Chemobehandelingen: Wat kunt u verwachten?

Voor longkanker is chemotherapie meestal een intraveneuze (IV) behandeling. U kunt een snelle injectie in uw ader krijgen of een infuus met het medicijn via een slangetje, wat langer kan duren. U krijgt de behandeling in uw dokterspraktijk, kliniek of ziekenhuis. U rust terwijl de medicijnen in uw ader druppelen.

U krijgt chemo in cycli van 3 tot 4 weken. Tussen de cycli door kunt u rusten en herstellen. Het kan zijn dat u uw medicijn maar één keer per week inneemt of gedurende een paar dagen van elke cyclus. Als uw kanker vergevorderd is, hebt u mogelijk vier tot zes behandelingscycli nodig.

Chemo bijwerkingen

Chemotherapie medicijnen kunnen veel bijwerkingen hebben. Welke bijwerkingen je hebt hangt af van het medicijn, de dosis of de duur van je behandeling. Ze kunnen omvatten:

  • Haaruitval

  • Zweertjes in de mond

  • Verlies van eetlust

  • Gewichtsverlies

  • Misselijkheid

  • Braken

  • Constipatie

  • Diarree

  • Vermoeidheid

  • Groter risico op infectie

  • Kneuzingen

  • Gemakkelijk bloeden

Cisplatine, vinorelbine, docetaxel, en paclitaxel kunnen ook een pijnlijke bijwerking veroorzaken, genaamd perifere neuropathie. U kunt pijn, branderigheid, tintelingen, zwakte of koudegevoeligheid in uw handen of voeten voelen. Dit gaat meestal over nadat u klaar bent met de chemo.

Hoe Chemo bijwerkingen te verlichten

Bijwerkingen van chemo gaan meestal weg nadat uw behandeling is voltooid.

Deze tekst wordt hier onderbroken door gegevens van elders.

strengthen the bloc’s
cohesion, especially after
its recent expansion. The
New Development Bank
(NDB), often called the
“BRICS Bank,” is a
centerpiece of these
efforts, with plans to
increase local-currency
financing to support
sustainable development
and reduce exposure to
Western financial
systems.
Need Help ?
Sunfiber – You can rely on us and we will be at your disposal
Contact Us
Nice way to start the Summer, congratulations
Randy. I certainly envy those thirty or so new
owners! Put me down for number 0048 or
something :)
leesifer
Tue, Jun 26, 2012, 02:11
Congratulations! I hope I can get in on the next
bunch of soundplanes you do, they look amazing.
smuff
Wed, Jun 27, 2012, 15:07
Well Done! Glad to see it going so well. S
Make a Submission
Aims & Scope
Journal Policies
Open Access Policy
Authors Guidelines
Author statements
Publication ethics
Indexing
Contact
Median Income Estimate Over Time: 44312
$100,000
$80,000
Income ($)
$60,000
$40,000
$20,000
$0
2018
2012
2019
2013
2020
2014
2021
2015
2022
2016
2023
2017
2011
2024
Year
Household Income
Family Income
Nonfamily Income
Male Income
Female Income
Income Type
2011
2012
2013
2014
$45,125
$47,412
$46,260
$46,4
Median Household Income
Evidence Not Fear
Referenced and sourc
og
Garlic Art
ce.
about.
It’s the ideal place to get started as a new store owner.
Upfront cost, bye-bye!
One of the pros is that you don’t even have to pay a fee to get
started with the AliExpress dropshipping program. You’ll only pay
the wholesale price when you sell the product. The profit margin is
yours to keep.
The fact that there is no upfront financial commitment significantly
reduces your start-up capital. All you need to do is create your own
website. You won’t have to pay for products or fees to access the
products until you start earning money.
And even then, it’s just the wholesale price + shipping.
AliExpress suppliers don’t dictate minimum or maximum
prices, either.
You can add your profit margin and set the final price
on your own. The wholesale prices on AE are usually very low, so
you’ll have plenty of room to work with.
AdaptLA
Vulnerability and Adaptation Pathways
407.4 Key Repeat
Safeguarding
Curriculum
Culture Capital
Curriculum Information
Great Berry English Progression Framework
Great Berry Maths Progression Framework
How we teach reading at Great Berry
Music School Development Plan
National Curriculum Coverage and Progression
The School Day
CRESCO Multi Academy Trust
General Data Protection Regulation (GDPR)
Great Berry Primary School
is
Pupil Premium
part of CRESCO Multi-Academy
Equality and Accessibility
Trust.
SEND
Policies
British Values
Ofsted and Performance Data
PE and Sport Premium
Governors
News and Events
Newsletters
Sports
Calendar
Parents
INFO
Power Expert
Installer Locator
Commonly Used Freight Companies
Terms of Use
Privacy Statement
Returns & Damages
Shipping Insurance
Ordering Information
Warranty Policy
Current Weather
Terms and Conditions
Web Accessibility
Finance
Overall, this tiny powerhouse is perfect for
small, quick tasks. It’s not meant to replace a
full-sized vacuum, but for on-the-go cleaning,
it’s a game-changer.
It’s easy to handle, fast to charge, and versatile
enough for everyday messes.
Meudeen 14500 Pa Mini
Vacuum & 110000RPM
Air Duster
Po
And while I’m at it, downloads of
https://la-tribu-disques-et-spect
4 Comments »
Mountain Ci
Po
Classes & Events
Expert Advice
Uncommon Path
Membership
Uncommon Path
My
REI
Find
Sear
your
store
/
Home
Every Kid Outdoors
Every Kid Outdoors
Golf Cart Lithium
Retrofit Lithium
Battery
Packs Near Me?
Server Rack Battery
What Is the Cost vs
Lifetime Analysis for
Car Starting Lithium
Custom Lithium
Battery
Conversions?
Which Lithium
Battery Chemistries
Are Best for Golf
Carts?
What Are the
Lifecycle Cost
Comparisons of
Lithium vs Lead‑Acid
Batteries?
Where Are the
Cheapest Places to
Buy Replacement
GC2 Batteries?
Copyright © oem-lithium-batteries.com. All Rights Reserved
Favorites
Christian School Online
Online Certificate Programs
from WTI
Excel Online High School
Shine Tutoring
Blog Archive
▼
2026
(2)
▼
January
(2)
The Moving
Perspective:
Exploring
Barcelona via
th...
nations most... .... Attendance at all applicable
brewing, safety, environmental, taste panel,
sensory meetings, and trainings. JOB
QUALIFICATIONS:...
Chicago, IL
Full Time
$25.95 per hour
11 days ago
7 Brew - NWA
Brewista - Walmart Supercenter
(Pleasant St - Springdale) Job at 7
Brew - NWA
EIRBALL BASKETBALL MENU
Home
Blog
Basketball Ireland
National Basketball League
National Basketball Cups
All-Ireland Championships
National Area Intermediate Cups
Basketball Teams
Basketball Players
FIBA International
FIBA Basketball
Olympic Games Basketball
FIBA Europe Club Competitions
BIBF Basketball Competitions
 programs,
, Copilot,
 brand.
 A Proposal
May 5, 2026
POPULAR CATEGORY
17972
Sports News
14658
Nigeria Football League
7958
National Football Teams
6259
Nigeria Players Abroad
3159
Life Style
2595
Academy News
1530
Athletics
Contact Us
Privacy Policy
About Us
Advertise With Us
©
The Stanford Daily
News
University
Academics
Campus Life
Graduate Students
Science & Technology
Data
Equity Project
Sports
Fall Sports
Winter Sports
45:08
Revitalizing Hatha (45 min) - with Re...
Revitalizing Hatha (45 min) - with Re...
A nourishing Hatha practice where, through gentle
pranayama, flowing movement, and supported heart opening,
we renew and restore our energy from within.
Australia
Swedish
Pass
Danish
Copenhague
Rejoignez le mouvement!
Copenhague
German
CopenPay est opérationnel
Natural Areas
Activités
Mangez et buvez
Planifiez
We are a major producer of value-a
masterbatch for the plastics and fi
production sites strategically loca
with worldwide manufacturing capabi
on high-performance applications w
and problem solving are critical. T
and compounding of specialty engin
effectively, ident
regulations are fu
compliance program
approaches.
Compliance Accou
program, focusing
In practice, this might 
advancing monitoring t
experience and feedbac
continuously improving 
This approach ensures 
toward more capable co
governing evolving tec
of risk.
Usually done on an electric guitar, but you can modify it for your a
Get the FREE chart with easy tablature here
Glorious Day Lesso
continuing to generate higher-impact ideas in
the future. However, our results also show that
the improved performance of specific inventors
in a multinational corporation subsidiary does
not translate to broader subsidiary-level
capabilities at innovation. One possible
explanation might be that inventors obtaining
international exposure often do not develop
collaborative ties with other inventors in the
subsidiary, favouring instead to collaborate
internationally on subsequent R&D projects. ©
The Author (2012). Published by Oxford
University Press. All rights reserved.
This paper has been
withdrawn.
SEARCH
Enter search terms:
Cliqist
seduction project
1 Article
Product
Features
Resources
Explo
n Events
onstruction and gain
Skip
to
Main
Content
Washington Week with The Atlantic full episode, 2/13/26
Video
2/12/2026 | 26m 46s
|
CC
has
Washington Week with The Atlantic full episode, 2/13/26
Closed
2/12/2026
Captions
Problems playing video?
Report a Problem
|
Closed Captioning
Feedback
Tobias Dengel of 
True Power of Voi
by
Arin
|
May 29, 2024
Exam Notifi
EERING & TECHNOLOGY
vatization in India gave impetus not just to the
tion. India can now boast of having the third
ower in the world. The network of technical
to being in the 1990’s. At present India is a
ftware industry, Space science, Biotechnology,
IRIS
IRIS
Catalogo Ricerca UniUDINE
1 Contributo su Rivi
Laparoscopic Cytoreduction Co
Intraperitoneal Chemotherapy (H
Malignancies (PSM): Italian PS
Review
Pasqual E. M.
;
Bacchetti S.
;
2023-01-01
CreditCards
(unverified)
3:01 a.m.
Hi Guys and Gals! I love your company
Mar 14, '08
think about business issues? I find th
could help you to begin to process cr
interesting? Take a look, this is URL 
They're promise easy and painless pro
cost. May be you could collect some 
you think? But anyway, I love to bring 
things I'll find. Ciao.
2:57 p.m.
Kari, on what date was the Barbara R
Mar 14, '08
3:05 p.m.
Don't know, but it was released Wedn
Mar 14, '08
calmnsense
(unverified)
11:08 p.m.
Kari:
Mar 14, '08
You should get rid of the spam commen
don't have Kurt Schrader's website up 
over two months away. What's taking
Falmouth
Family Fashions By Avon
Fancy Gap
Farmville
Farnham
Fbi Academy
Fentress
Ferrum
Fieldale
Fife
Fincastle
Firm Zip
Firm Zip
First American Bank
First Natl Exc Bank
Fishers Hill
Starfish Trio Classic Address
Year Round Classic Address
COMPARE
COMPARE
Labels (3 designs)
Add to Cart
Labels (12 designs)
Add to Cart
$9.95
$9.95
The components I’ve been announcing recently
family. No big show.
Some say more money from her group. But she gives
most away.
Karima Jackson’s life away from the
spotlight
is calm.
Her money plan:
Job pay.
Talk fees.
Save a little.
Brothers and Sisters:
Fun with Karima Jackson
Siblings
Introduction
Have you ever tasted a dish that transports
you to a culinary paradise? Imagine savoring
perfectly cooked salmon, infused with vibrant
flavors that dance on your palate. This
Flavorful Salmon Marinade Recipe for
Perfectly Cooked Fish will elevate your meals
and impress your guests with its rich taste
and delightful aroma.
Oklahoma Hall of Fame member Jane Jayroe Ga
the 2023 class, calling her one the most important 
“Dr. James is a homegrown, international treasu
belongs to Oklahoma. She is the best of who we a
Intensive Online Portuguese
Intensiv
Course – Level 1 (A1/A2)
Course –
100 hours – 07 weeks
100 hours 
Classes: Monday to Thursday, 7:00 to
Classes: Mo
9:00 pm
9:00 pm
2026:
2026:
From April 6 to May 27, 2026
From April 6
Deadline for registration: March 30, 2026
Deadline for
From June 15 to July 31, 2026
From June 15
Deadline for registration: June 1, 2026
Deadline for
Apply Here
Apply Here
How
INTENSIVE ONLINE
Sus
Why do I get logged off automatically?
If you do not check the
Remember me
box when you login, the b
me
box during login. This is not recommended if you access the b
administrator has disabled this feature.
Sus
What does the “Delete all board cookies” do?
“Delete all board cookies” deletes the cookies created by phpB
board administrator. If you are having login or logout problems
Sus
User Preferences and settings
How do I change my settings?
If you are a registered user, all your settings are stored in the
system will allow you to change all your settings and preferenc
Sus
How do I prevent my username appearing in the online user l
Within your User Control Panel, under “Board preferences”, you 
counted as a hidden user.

Praat met uw arts over uw bijwerkingen om te zien of u iets kunt proberen om ze te verlichten, zoals:

  • Koel- of koudemutsen die u tijdens de chemo kunt dragen om haaruitval te stoppen of te verminderen

  • Geneesmiddelen om misselijkheid of braken te behandelen

  • Gember- of pepermuntthee of -snoepjes om ook chemo-gerelateerde misselijkheid te verlichten

Nieuwere drugs

Chemo is niet het enige medicijn dat tegenwoordig wordt gebruikt om longkanker te behandelen. Nieuwere gerichte antilichamen en immunotherapie medicijnen kunnen in plaats daarvan bij sommige mensen worden gebruikt.

Checkpoint-remmers zijn een nieuw type immunotherapie dat het eigen immuunsysteem gebruikt om longkanker te bestrijden en zelfs uit te roeien. Immunotherapie kan nu voor sommige mensen de eerste behandeling van longkanker zijn in plaats van chemo.